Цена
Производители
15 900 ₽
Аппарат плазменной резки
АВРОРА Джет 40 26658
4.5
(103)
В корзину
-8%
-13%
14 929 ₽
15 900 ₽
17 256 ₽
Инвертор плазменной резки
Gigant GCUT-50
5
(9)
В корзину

+--

[Task prompt] Rewrite the text of all the records, replacing each "В корзину" with "Купить" and leaving every other line unchanged.

[Response]
Цена
Производители
15 900 ₽
Аппарат плазменной резки
АВРОРА Джет 40 26658
4.5
(103)
Купить
-8%
-13%
14 929 ₽
15 900 ₽
17 256 ₽
Инвертор плазменной резки
Gigant GCUT-50
5
(9)
Купить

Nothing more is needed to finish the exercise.